В десяти милях от нашего лагеря, у берега пролива старинное аббатство Святого Эдмунда.
Прихватив с собой Фостера, Грету, пажей и три сотни конных горцев под командой Кайла, я явился туда уже в сумерках. Дождь не лил как из ведра, а нудно моросил из низких серых плотных туч.
Высокое здание аббатства, с крутыми скатами крыши, высоко поднималось над низкой, порядком поврежденной стеной из известняка.
Нам долго не открывали ворота, как оказалось, в аббатстве живут лишь два десятка монахов почтенного возраста. Пока они расслышали за шумом дождя наш настойчивый стук в ворота, прошло достаточно много времени.
Во дворе стояло несколько распряженных повозок.
— Кто у вас в гостях? — спросил я старика привратника.
— Несколько семей из Риббла… бежали в самом начале бунта… Торопятся в Честшир, но там армия короля–дракона, и они остановились у нас.
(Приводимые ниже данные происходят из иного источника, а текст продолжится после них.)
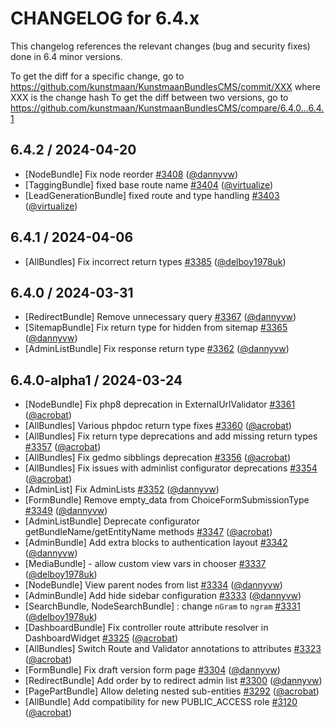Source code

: CHANGELOG for 6.4.x
===================

This changelog references the relevant changes (bug and security fixes) done in 6.4 minor versions.

To get the diff for a specific change, go to https://github.com/kunstmaan/KunstmaanBundlesCMS/commit/XXX where XXX is the change hash
To get the diff between two versions, go to https://github.com/kunstmaan/KunstmaanBundlesCMS/compare/6.4.0...6.4.1

## 6.4.2 / 2024-04-20

* [NodeBundle] Fix node reorder [#3408](https://github.com/Kunstmaan/KunstmaanBundlesCMS/pull/3408) ([@dannyvw](https://github.com/dannyvw))
* [TaggingBundle] fixed base route name [#3404](https://github.com/Kunstmaan/KunstmaanBundlesCMS/pull/3404) ([@virtualize](https://github.com/virtualize))
* [LeadGenerationBundle] fixed route and type handling [#3403](https://github.com/Kunstmaan/KunstmaanBundlesCMS/pull/3403) ([@virtualize](https://github.com/virtualize))

## 6.4.1 / 2024-04-06

* [AllBundles] Fix incorrect return types [#3385](https://github.com/Kunstmaan/KunstmaanBundlesCMS/pull/3385) ([@delboy1978uk](https://github.com/delboy1978uk))

## 6.4.0 / 2024-03-31

* [RedirectBundle] Remove unnecessary query [#3367](https://github.com/Kunstmaan/KunstmaanBundlesCMS/pull/3367) ([@dannyvw](https://github.com/dannyvw))
* [SitemapBundle] Fix return type for hidden from sitemap [#3365](https://github.com/Kunstmaan/KunstmaanBundlesCMS/pull/3365) ([@dannyvw](https://github.com/dannyvw))
* [AdminListBundle] Fix response return type [#3362](https://github.com/Kunstmaan/KunstmaanBundlesCMS/pull/3362) ([@dannyvw](https://github.com/dannyvw))

## 6.4.0-alpha1 / 2024-03-24

* [NodeBundle] Fix php8 deprecation in ExternalUrlValidator [#3361](https://github.com/Kunstmaan/KunstmaanBundlesCMS/pull/3361) ([@acrobat](https://github.com/acrobat))
* [AllBundles] Various phpdoc return type fixes [#3360](https://github.com/Kunstmaan/KunstmaanBundlesCMS/pull/3360) ([@acrobat](https://github.com/acrobat))
* [AllBundles] Fix return type deprecations and add missing return types [#3357](https://github.com/Kunstmaan/KunstmaanBundlesCMS/pull/3357) ([@acrobat](https://github.com/acrobat))
* [AllBundles] Fix gedmo sibblings deprecation [#3356](https://github.com/Kunstmaan/KunstmaanBundlesCMS/pull/3356) ([@acrobat](https://github.com/acrobat))
* [AllBundles] Fix issues with adminlist configurator deprecations [#3354](https://github.com/Kunstmaan/KunstmaanBundlesCMS/pull/3354) ([@acrobat](https://github.com/acrobat))
* [AdminList] Fix AdminLists [#3352](https://github.com/Kunstmaan/KunstmaanBundlesCMS/pull/3352) ([@dannyvw](https://github.com/dannyvw))
* [FormBundle] Remove empty_data from ChoiceFormSubmissionType [#3349](https://github.com/Kunstmaan/KunstmaanBundlesCMS/pull/3349) ([@dannyvw](https://github.com/dannyvw))
* [AdminListBundle] Deprecate configurator getBundleName/getEntityName methods [#3347](https://github.com/Kunstmaan/KunstmaanBundlesCMS/pull/3347) ([@acrobat](https://github.com/acrobat))
* [AdminBundle] Add extra blocks to authentication layout [#3342](https://github.com/Kunstmaan/KunstmaanBundlesCMS/pull/3342) ([@dannyvw](https://github.com/dannyvw))
* [MediaBundle] - allow custom view vars in chooser [#3337](https://github.com/Kunstmaan/KunstmaanBundlesCMS/pull/3337) ([@delboy1978uk](https://github.com/delboy1978uk))
* [NodeBundle] View parent nodes from list [#3334](https://github.com/Kunstmaan/KunstmaanBundlesCMS/pull/3334) ([@dannyvw](https://github.com/dannyvw))
* [AdminBundle] Add hide sidebar configuration [#3333](https://github.com/Kunstmaan/KunstmaanBundlesCMS/pull/3333) ([@dannyvw](https://github.com/dannyvw))
* [SearchBundle, NodeSearchBundle] : change `nGram` to `ngram` [#3331](https://github.com/Kunstmaan/KunstmaanBundlesCMS/pull/3331) ([@delboy1978uk](https://github.com/delboy1978uk))
* [DashboardBundle] Fix controller route attribute resolver in DashboardWidget [#3325](https://github.com/Kunstmaan/KunstmaanBundlesCMS/pull/3325) ([@acrobat](https://github.com/acrobat))
* [AllBundles] Switch Route and Validator annotations to attributes [#3323](https://github.com/Kunstmaan/KunstmaanBundlesCMS/pull/3323) ([@acrobat](https://github.com/acrobat))
* [FormBundle] Fix draft version form page [#3304](https://github.com/Kunstmaan/KunstmaanBundlesCMS/pull/3304) ([@dannyvw](https://github.com/dannyvw))
* [RedirectBundle] Add order by to redirect admin list [#3300](https://github.com/Kunstmaan/KunstmaanBundlesCMS/pull/3300) ([@dannyvw](https://github.com/dannyvw))
* [PagePartBundle] Allow deleting nested sub-entities [#3292](https://github.com/Kunstmaan/KunstmaanBundlesCMS/pull/3292) ([@acrobat](https://github.com/acrobat))
* [AllBundle] Add compatibility for new PUBLIC_ACCESS role [#3120](https://github.com/Kunstmaan/KunstmaanBundlesCMS/pull/3120) ([@acrobat](https://github.com/acrobat))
А вы кто будете, господин?
Я засмеялся.
— А я и есть тот самый король–дракон!
Ни настоятеля, ни аббата не имелось здесь. Старики–монахи тихо копались в огороде да принимали милостыню и плату за ночлег от проезжих.
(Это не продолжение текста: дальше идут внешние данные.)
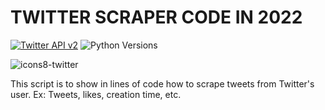 

# TWITTER SCRAPER CODE IN 2022
[![Twitter API v2](https://img.shields.io/endpoint?url=https%3A%2F%2Ftwbadges.glitch.me%2Fbadges%2Fv2)](https://developer.twitter.com/en/docs/twitter-api)
![Python Versions](https://img.shields.io/pypi/pyversions/tweepy?label=Python)

![icons8-twitter](https://user-images.githubusercontent.com/70821494/154971422-8b2a8894-da12-40c1-9bc3-07f24039045b.gif)

This script is to show in lines of code how to scrape tweets from Twitter's user. Ex: Tweets, likes, creation time, etc.

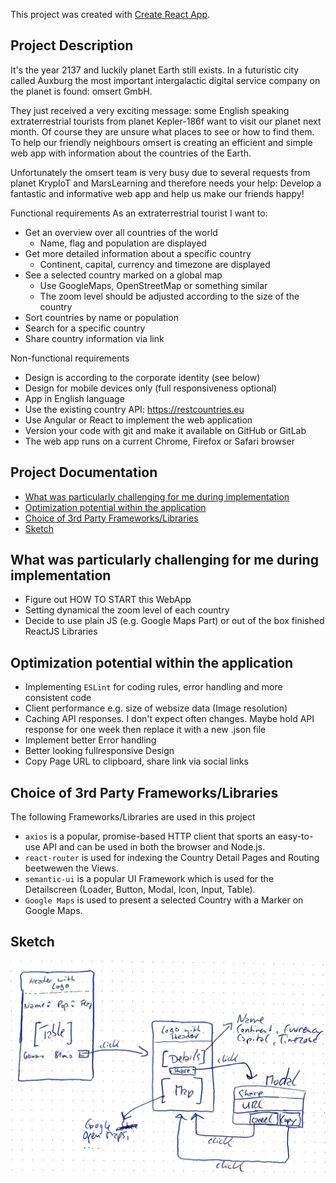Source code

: This project was created with [Create React App](https://github.com/facebookincubator/create-react-app).

## Project Description

It's the year 2137 and luckily planet Earth still exists. In a futuristic city called Auxburg the
most important intergalactic digital service company on the planet is found: omsert
GmbH.

They just received a very exciting message: some English speaking extraterrestrial tourists
from planet Kepler-186f want to visit our planet next month. Of course they are unsure
what places to see or how to find them. To help our friendly neighbours omsert is creating
an efficient and simple web app with information about the countries of the Earth.

Unfortunately the omsert team is very busy due to several requests from planet KrypIoT
and MarsLearning and therefore needs your help: Develop a fantastic and informative
web app and help us make our friends happy!

Functional requirements
As an extraterrestrial tourist I want to:
* Get an overview over all countries of the world
  * Name, flag and population are displayed
* Get more detailed information about a specific country
  * Continent, capital, currency and timezone are displayed
* See a selected country marked on a global map
  * Use GoogleMaps, OpenStreetMap or something similar
  * The zoom level should be adjusted according to the size of the country
* Sort countries by name or population
* Search for a specific country
* Share country information via link

Non-functional requirements
* Design is according to the corporate identity (see below)
* Design for mobile devices only (full responsiveness optional)
* App in English language
* Use the existing country API: https://restcountries.eu
* Use Angular or React to implement the web application
* Version your code with git and make it available on GitHub or GitLab
* The web app runs on a current Chrome, Firefox or Safari browser

## Project Documentation

- [What was particularly challenging for me during implementation](#What-was-particularly-challenging-for-me-during-implementation)
- [Optimization potential within the application](#Optimization-potential-within-the-application)
- [Choice of 3rd Party Frameworks/Libraries](#Choice-of-3rd-Party-Frameworks/Libraries)
- [Sketch](#Sketch)


## What was particularly challenging for me during implementation

* Figure out HOW TO START this WebApp
* Setting dynamical the zoom level of each country
* Decide to use plain JS (e.g. Google Maps Part) or out of the box finished ReactJS Libraries

## Optimization potential within the application

* Implementing `ESLint` for coding rules, error handling and more consistent code
* Client performance e.g. size of websize data (Image resolution)
* Caching API responses. I don't expect often changes. Maybe hold API response for one week then replace it with a new .json file
* Implement better Error handling
* Better looking fullresponsive Design
* Copy Page URL to clipboard, share link via social links


## Choice of 3rd Party Frameworks/Libraries

The following Frameworks/Libraries are used in this project

* `axios` is a popular, promise-based HTTP client that sports an easy-to-use API and can be used in both the browser and Node.js.
* `react-router` is used for indexing the Country Detail Pages and Routing beetwewen the Views.
* `semantic-ui` is a popular UI Framework which is used for the Detailscreen (Loader, Button, Modal, Icon, Input, Table).
* `Google Maps` is used to present a selected Country with a Marker on Google Maps.


## Sketch

![alt text](https://github.com/fuggerstadt1907/omsert-web-app/blob/master/src/assets/sketch.png)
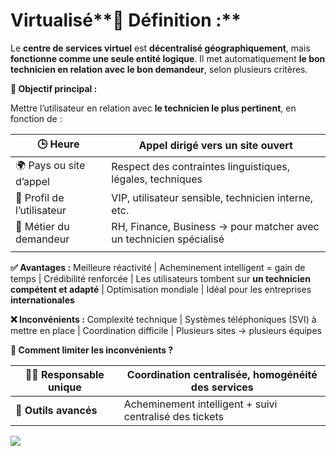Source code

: # Virtualisé**📖 Définition :**

Le **centre de services virtuel** est **décentralisé géographiquement**, mais **fonctionne comme une seule entité logique**. Il met automatiquement **le bon technicien en relation avec le bon demandeur**, selon plusieurs critères.



**🎯 Objectif principal :**

Mettre l’utilisateur en relation avec **le technicien le plus pertinent**, en fonction de :

| 🕒 Heure | Appel dirigé vers un site ouvert |
|--|--|
| 🌍 Pays ou site d’appel | Respect des contraintes linguistiques, légales, techniques |
| 🧑 Profil de l’utilisateur | VIP, utilisateur sensible, technicien interne, etc. |
| 💼 Métier du demandeur | RH, Finance, Business → pour matcher avec un technicien spécialisé |
|  |  |

**✅ Avantages :** Meilleure réactivité | Acheminement intelligent = gain de temps | Crédibilité renforcée | Les utilisateurs tombent sur **un technicien compétent et adapté** | Optimisation mondiale | Idéal pour les entreprises **internationales**



**❌ Inconvénients :** Complexité technique | Systèmes téléphoniques (SVI) à mettre en place | Coordination difficile | Plusieurs sites → plusieurs équipes

**🧯 Comment limiter les inconvénients ?**

| 🧑‍💼 **Responsable unique** | Coordination centralisée, homogénéité des services |
|--|--|
| 🧰 **Outils avancés** | Acheminement intelligent + suivi centralisé des tickets |



![](../../../media/Cours-Intro-ITIL4-V2-Virtualisé-image1.png)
По округе не было деревень или городов. Причина проста — на протяжении примерно пятидесяти миль берег моря — сплошной обрыв — отвесные скалы. Здесь невозможно подняться от моря и невозможно спуститься к берегу. Да и берега нет — волны бьются о скалы.
Беглецы из Риббла расположились в большом темном зале — трапезной аббатства.
Три десятка испуганных людей разных возрастов, в основном женщины и дети.
Мое появление вызвало у этих людей приступ страха.
Дети расплакались, женщины сбились в кучку, многие со слезами на глазах. Трое пожилых мужчин, весьма решительно вышли вперед, положив руки на кинжалы.
Жестом я удалил за дверь моих телохранителей. Остался только Фостер.
— Уважаемые сьерры, леди! Я король Грегори и я даю слово чести, что вам не будут чинить обид! Успокойтесь и отдыхайте! Мои люди охраняют аббатство и не пустят сюда никаких бродяг или разбойников. Более того, если вы стремитесь в Честшир — я могу предоставить вам охрану до самого Честфильда.